New report identifies shortfall of acute mental health beds in Mayo

An immediate national shortfall of 830 acute psychiatric inpatient beds against recommended levels has been identified in a new report from the HSE.

The as yet unpublished report, obtained by the Irish Hospital Consultants Association (IHCA) under the Freedom of Information Act, confirms there were just over 1,100 acute psychiatric beds across the public health service during a bed census carried out for the review, representing a rate of 23.8 beds per 100,000 population.

In 2018, the Joint Oireachtas Committee on the Future of Mental Health Care recommended the number of acute psychiatric beds in both public and private mental health facilities should be increased to 50 per 100,000 by 2021 – a deficit of around 1,355 acute beds against current levels.2

However, the HSE report states that given there are 523 private psychiatric beds nationally, the shortfall in public acute psychiatric beds is 832.

The new HSE report is the work of an Acute Bed Capacity Specialist Group established by the HSE in 2021 to make recommendations on bed capacity in the mental health services.

It has recommended a phased increase to an initial 25 beds per 100,000 population, which would require the opening of an additional 164 acute psychiatric beds.

Consultants have pointed out that the 2018 report from the Joint Oireachtas Committee recommended that Ireland’s inpatient psychiatric bed capacity should in fact increase further to reach the European average, which is 73 beds per 100,000 population, by 2023.

Taking this latter target, the current shortfall is more than double the above HSE estimate at around 1,800 inpatient beds. As the HSE has used population data from the 2016 census in its report, the true deficits are greater still given the growth in population of almost 570,000 over the past eight years.

High bed occupancy rates are also a concern for Consultant Psychiatrists, with the HSE report confirming a 77% occupancy rate nationally for acute adult beds on the census night of 23 November 2021.

When broken down regionally, three CHO areas had occupancy rates above the recommended threshold of 85% - CHO 2 (Galway, Mayo and Roscommon), CHO 3 (Clare, Limerick and North Tipperary) and CHO 5 (Carlow/Kilkenny, South Tipperary, Waterford and Wexford). Separately, the occupancy rate for Child and Adolescent mental health beds was highest in CHO 7 (Dublin South City/South West/West, Kildare and West Wicklow) at 92%.

These stark capacity deficits come in the wake of a separate damning report from the Mental Health Commission this week which found that a number of acute inpatient facilities are struggling to meet minimum standards, largely due to inadequate investment and poor staffing levels.3

The unpublished HSE report confirms that on the census night in September 2021, staffing levels nationally were just 80% of the target recommended in the 2006 mental health policy A Vision for Change.

The IHCA has consistently called for a doubling in the portion of the total Health Budget allocated to mental health to address these severe capacity and staffing deficits.
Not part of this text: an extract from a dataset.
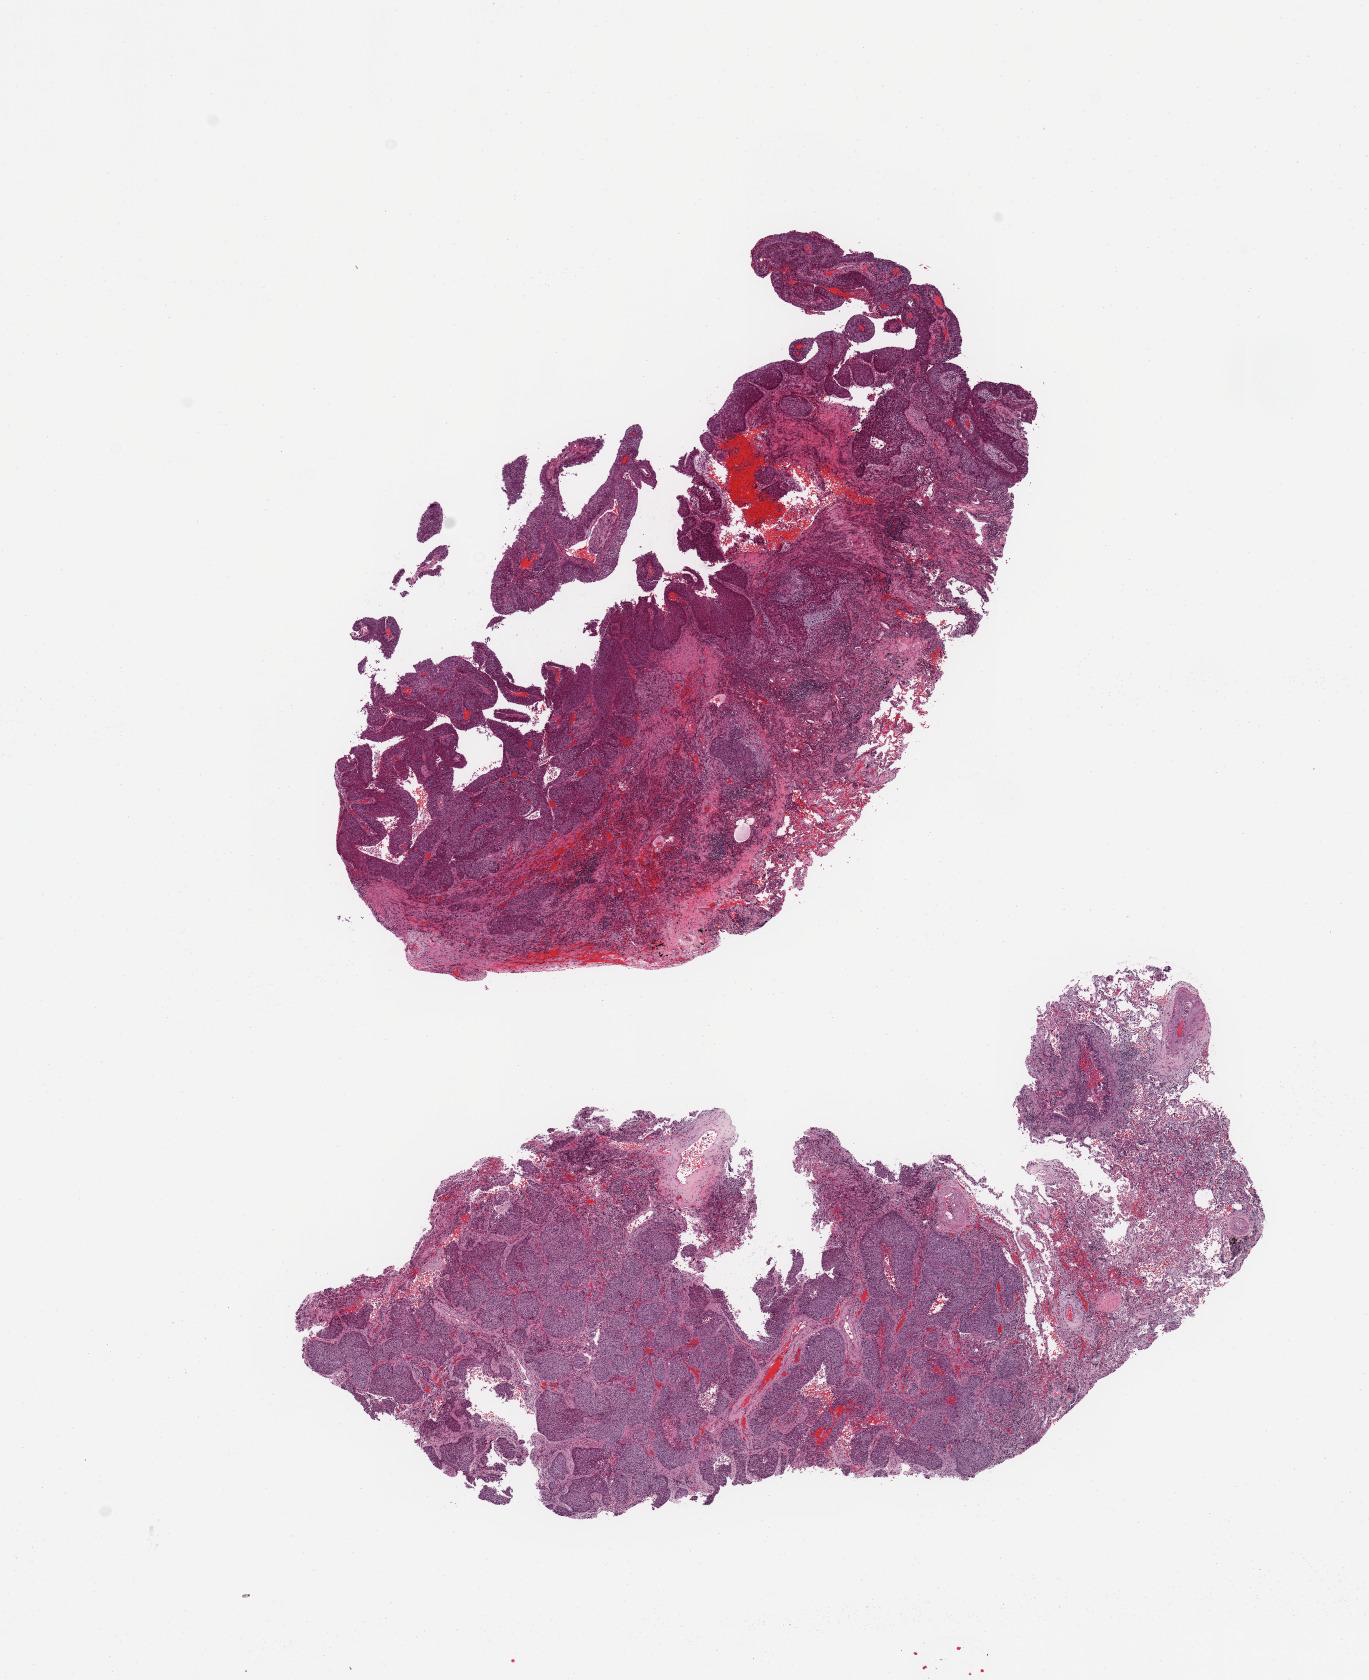
H&E-stained whole-slide image, low-resolution overview of the scanned area, about 10.8 x 13.3 mm, tumour tissue sample, sampled site: lung. Patient: male, age 66 years. Histologic grade: G2 (moderately differentiated). Pathologist review of this section (percent, as recorded): tumour nuclei 85%, necrosis 5%.
Primary tumour site (as recorded): right upper lobe. Diagnosis: Squamous cell carcinoma, NOS. AJCC pathologic stage: IB.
At 5.6% of the total health budget, the current spend on mental health remains extremely low by international standards and approximately half that of most Northern European countries.

It also remains significantly below the 10% of the overall health budget as recommended in the Sláintecare Report in 2017.
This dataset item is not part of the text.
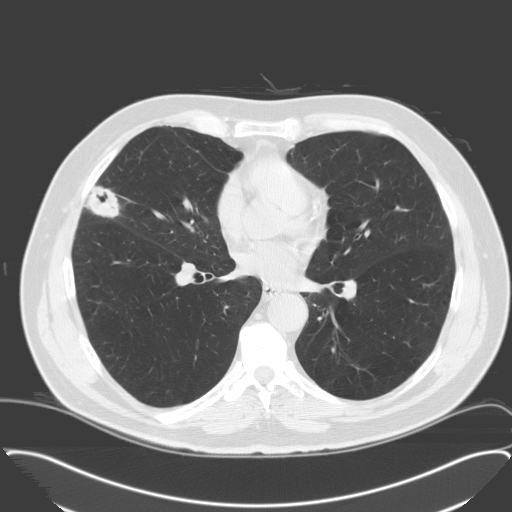
Low-dose screening chest CT, one axial slice; slice 87 of 174 in the series (ordered by position); 120 kVp; lung window (W 1500 / L -600 HU); 3.2 mm slice thickness; 512 × 512 image matrix, field of view 400 × 400 mm.
Structures marked on this image (outlined manually by an expert reader):
- lesion 1 (tumor, middle lobe of right lung): bounding box <86,187,119,217> (left, top, right, bottom; pixels)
Commenting on the new HSE report, IHCA Vice President and Consultant Liaison Psychiatrist, Prof Anne Doherty said: “This latest HSE report underlines once again the scale and severity of the deficits faced day-to-day in mental health services.

"With only 23.8 adult acute mental health beds per 100,000 population in public approved centres in Ireland, compared to an EU average of 73 beds, inpatient psychiatric care is now reserved only for the ‘seriously ill’.
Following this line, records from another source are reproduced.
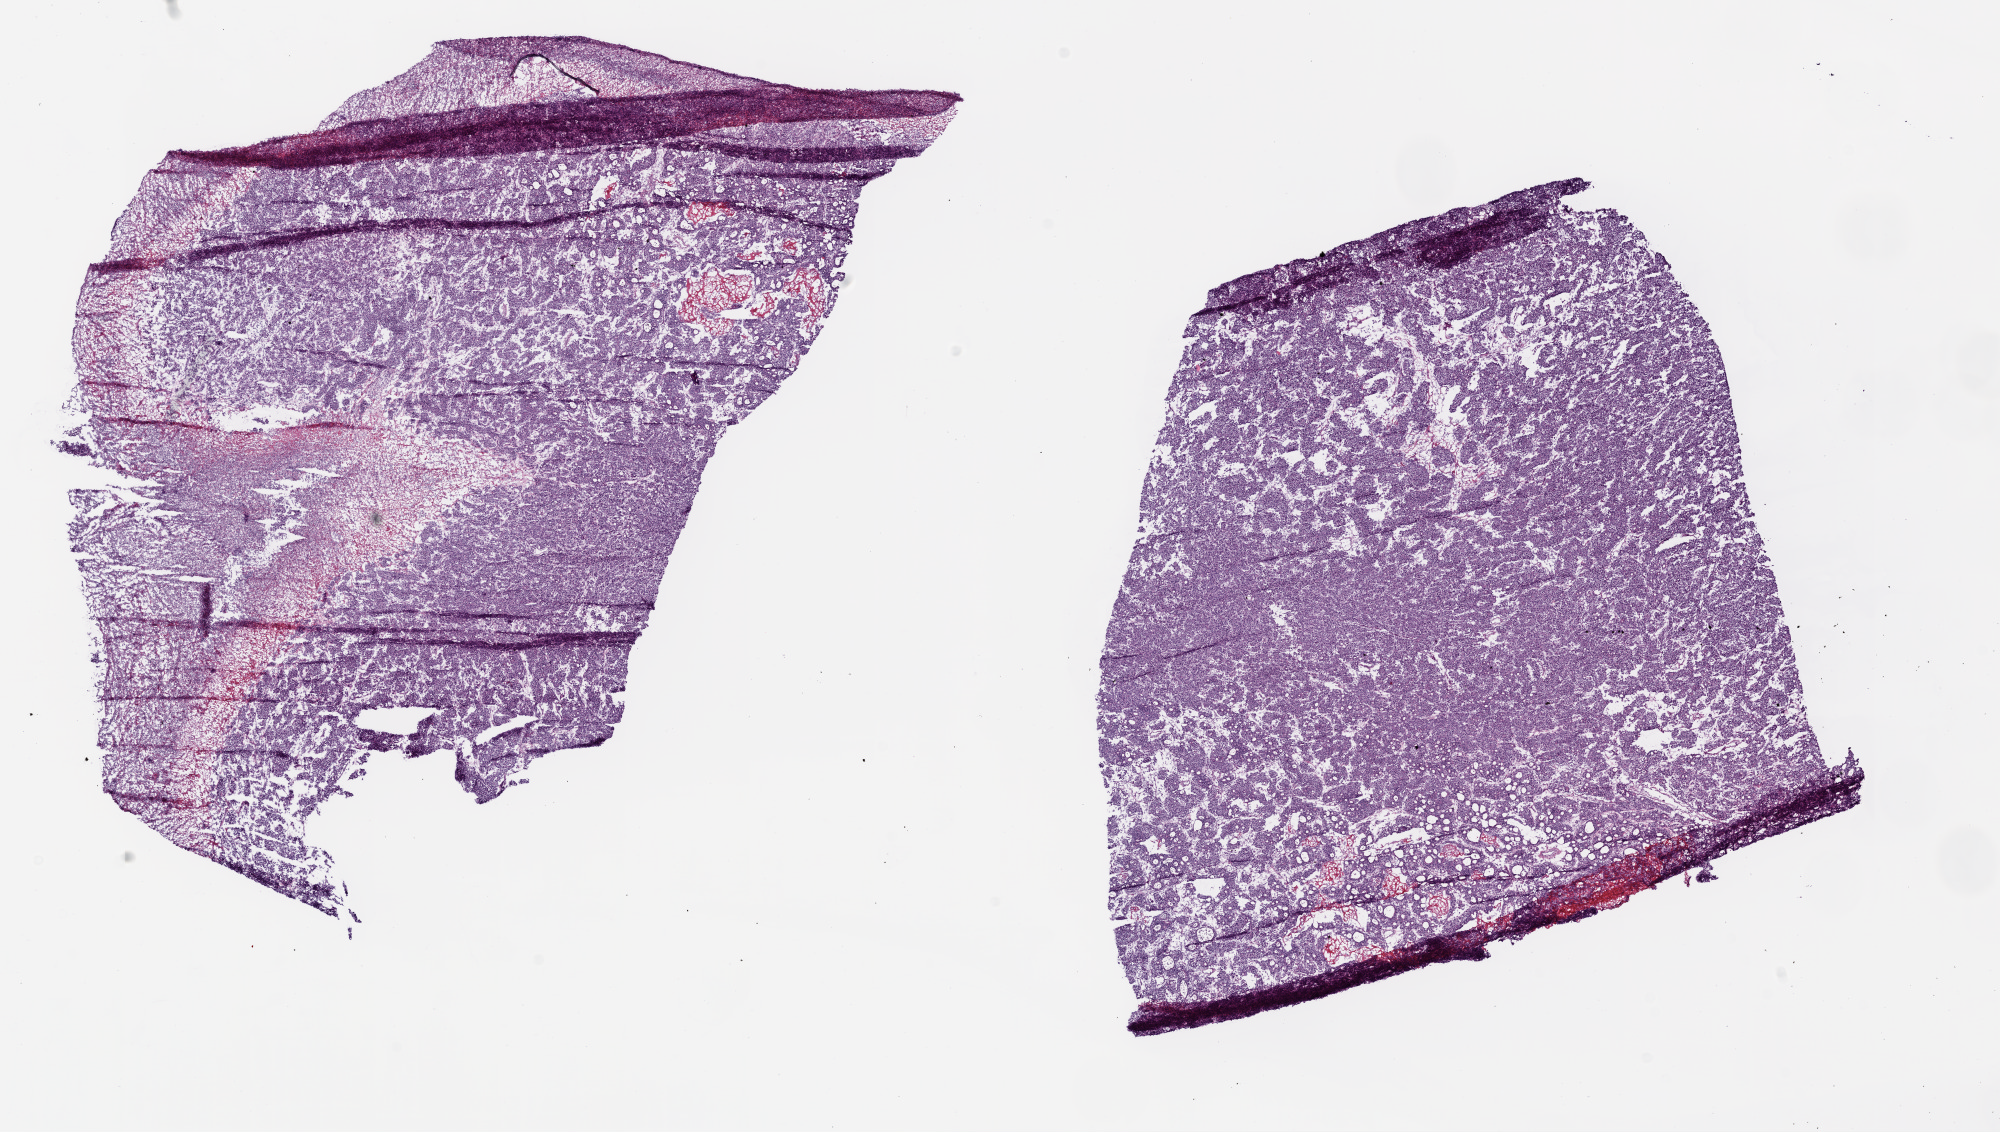
Whole-slide histology image, Hematoxylin and eosin (H&E) stained — shown as a low-resolution overview of the whole scanned area (about 16.0 x 9.1 mm), frozen section, primary tumour sample from the stomach. Male, age 70 years at initial diagnosis. Histologic grade: G3 (poorly differentiated). Pathologist review of this section (percent, as recorded): tumour cells 90%, tumour nuclei 75%, normal cells 0%, stromal cells 5%, necrosis 5%.
* lymph nodes positive (case pathology): 39 of 40 examined
* diagnosis: Adenocarcinoma, intestinal type
* AJCC pathologic stage: IV (6th edition)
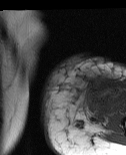
MRI of an extremity soft-tissue mass, one axial slice. Slice 18 of 86 in the series (ordered by position). MR volume resampled by the dataset authors to the PET/CT grid (not the native acquisition matrix). 3.27 mm slice thickness. 126 × 155 image matrix, field of view 123 × 151 mm. Female patient. Case-level facts recorded for this patient, not image findings: histological type: pleiomorphic leiomyosarcoma; grade: high; site of the primary tumour: left biceps.
Annotated regions visible in this slice (expert contour drawn on MRI and transferred to this co-registered scan by the dataset authors):
- gross tumour volume including surrounding oedema: bounding box (x1, y1, x2, y2) in pixels: (88, 81, 119, 110)
- gross tumour volume (mass): (93, 81, 105, 91)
“When I graduated from medical school in 2005, there were 4,000 acute mental health beds in Ireland. That number has now decreased to around 1,100. In real terms, what that means is that for every four patients we would have admitted to hospital in 2005, we would only admit one today.

“Deficits in staffing and resources, especially the scarcity of adult acute mental health beds, is also making it harder to retain mental health specialists. As a result, many doctors are left agonising over whether to stay in this country, or to move abroad for better working conditions.

“We train enough doctors in the specialty every year, but the problem is, like with every other area of medicine in Ireland, psychiatrists are leaving for or remaining in other English-speaking countries, where they have enhanced working conditions and the health service functions better.

"Because of this, it’s very difficult for Irish doctors to decide to come home and, for example, make those very difficult choices of who gets that single psychiatric bed when you have four people who need it.

“Time and time again, consultants and others in the service have raised their serious concerns about capacity and staffing shortages and highlighted the impact this has on people’s mental health and their ongoing care needs. Lessons are not being learned.

"There is no shortage of reports but very little by way of meaningful action.

“The very fact that our benchmarks for staffing are rooted in an 18-year-old mental health policy, A Vision for Change, also points to a lack of priority given to addressing this issue over the past decade and more.”